Apple’s service chops have really improved, as evidenced by their rollout of Apple Music which had no service related complaints (the complaints were around policy) AFAICT.


iMessage is nice but can't communicate fully (more than basic SMS/MMS) with roughly 85% of the active cell phones in the world.

iCloud Photos really isn't as good. The AI features, face recognition, free backup is all better on Google Photos.

Let's look at Apple Maps for example, do you ever think it will surpass or meet parity with Google Maps?

Look at icloud.com services with the online office suite, calendar, etc. Will that ever come close to Google Docs?


He specifically praises iCloud Photos which works great for most people and keeps a lot of users photos safe without setting up anything.

The "put things into a folder to share with other people" aspect isn't really mentioned which would be the Dropbox or Google Drive use case you are talking about I guess.

Personally I think it works just fine, also as a Dropbox equivalent if you don't need to share it with other people. As soon as you want to share something it gets annoying pretty quickly though in my experience.


iCloud has become pretty good as a set and forget type of service for backing up parts of your life you care about.

Once I setup iCloud on my parents’ iOS devices, I’m fairly confident that if something goes wrong, they won’t lose their data, especially their photos. This is in sharp contrast to the early years where I would have to constantly remind them to backup their phones to their computer because iCloud wasn’t reliable.


I like iCloud drive and use it exclusively for online backup. It’s been seamless for me but I just use it for backup and synchronization. I teach some online courses and tried using it to link to online assignments but it has a serious flaw. Every time I update the file the link to the file is no longer valid. I’m guessing other advanced features equally suck on it.


> [iPad/MBP] On. Off. On. Off. Instantly.

I actually remember an early WWDC where someone from the leadership team, I think Bertrand Serlet, demonstrated exactly this with an iBook. It was a pretty big deal at the time, so it used to work.

For me, the biggest complaint with the new phones is that they're all way to big. The XS is the smallest, but I don't really want to spend on the flagship when it's a compromise for me.

If they'd add a slightly smaller XR, that'd probably be the ticket. Or a high end SE/X... ¯\_(ツ)_/¯


I was expecting Gruber to give out A+ on all fronts based on the things he posts about Apple, but it was a fair report card.
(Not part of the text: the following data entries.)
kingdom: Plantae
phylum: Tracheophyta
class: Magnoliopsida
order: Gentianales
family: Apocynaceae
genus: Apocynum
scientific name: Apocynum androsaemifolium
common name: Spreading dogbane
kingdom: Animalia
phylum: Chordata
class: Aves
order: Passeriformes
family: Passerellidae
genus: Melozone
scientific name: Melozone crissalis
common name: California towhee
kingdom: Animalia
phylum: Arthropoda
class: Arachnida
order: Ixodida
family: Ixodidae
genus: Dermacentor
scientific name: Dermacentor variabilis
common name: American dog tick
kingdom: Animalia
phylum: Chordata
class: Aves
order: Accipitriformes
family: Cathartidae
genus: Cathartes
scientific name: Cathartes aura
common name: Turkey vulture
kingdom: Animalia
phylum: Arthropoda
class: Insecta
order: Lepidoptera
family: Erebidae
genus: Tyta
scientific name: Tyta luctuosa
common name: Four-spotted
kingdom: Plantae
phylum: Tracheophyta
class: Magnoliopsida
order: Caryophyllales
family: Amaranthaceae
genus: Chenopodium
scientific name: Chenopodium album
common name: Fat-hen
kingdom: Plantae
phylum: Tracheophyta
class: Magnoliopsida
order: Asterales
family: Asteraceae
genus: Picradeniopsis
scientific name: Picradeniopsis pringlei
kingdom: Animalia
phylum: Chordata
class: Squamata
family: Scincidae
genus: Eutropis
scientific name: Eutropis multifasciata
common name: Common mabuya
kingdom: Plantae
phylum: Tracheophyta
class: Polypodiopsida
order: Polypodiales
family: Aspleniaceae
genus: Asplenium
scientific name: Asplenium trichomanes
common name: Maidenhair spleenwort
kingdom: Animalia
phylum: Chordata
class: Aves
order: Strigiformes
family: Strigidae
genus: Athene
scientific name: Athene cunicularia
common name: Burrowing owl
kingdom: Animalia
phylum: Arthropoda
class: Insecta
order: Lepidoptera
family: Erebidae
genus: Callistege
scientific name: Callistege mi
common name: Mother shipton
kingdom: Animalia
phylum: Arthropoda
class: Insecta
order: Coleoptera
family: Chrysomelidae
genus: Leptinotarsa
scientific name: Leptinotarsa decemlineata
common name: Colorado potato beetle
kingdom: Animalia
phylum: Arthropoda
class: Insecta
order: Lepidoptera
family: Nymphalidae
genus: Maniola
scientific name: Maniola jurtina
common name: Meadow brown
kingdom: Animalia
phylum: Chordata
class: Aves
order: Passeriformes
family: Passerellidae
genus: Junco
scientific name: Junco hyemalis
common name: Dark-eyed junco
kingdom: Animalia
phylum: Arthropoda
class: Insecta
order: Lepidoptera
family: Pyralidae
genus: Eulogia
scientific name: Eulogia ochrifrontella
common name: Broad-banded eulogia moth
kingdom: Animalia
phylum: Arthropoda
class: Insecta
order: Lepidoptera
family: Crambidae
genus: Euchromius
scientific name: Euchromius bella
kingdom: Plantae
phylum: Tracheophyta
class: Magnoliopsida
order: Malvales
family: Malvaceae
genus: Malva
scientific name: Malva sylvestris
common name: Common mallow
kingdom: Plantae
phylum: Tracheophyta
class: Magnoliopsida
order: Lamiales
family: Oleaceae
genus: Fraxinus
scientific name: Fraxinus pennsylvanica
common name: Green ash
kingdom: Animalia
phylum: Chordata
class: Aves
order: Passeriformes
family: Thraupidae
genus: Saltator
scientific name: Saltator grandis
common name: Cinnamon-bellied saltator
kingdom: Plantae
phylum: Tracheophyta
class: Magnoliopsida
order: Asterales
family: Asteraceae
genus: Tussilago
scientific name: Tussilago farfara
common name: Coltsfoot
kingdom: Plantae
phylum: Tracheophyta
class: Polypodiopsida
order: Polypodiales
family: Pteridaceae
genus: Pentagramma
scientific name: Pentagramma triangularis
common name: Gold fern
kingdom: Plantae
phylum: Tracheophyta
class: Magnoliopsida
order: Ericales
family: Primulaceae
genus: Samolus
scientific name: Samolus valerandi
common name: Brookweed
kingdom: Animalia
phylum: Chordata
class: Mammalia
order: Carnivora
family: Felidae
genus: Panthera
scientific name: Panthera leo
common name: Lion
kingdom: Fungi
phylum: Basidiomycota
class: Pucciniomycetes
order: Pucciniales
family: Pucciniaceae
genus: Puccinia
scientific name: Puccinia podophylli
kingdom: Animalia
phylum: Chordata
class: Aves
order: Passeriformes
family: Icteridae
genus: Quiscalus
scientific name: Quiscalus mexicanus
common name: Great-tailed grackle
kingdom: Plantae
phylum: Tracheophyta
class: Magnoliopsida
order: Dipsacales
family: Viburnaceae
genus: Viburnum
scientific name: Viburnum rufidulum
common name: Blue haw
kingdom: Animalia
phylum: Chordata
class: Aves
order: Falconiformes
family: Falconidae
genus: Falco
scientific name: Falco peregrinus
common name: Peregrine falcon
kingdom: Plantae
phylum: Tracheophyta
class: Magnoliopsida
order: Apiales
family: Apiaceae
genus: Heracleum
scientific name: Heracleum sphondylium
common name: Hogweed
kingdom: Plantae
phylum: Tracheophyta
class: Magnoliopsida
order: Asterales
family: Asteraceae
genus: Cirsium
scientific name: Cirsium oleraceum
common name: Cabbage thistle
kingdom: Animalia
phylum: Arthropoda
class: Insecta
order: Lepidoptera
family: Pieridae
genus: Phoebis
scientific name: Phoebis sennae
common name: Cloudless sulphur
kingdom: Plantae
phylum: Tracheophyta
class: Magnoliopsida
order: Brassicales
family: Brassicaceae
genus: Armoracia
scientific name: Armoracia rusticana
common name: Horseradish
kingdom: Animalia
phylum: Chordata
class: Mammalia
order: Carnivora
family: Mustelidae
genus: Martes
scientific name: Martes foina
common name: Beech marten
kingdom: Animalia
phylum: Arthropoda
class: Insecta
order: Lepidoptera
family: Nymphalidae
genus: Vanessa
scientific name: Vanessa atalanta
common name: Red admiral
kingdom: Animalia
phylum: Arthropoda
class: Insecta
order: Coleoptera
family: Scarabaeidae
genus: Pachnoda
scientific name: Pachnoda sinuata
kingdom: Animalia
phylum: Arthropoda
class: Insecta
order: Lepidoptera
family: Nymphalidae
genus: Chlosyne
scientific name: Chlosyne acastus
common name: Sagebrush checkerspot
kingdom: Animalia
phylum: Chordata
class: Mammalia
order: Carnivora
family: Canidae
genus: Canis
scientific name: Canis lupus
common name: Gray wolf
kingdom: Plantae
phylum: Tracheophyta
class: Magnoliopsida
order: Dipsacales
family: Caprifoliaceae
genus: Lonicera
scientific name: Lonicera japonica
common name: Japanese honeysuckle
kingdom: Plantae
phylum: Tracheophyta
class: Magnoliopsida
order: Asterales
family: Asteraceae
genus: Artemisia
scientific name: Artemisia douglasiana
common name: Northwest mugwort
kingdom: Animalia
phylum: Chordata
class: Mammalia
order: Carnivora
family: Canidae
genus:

I’m glad he called out the shopping experience in stores. I thought roaming checkout would be convenient, but it’s maddening having to comb through the store just to find an available sales associate to buy a small thing.

Apple used to have dedicated checkout plus roaming checkout. Now they only have roaming checkout.


> I was expecting Gruber to give out A+ on all fronts based on the things he posts about Apple

That's a common sentiment on Hacker News.

In fact, Gruber is regularly criticizing Apple, often quite harshly.

Just not on HN's pet peeves.


It's a general problem with retail, hotel check-in, etc. situations where the system is built around providing an in-person experience for the shopper/guest. The problem is that, in practice, at busy times you would mostly prefer a streamlined automated way to do your business and move on.


Gruber criticizes Apple all the time. The past few episodes of his podcast have been mostly complaints.


One thing I don’t see mentioned enough is that Apple’s changes to the iPhone means that increasingly even minor issues with the phone lead to Apple replacing the hardware, instead of the part that is broken.

And the replacement is always a refurbished phone which is usually terrible in its own way, and comes with a terrible warranty.

This really hurts Apple’s service, which I guess would fall under retail.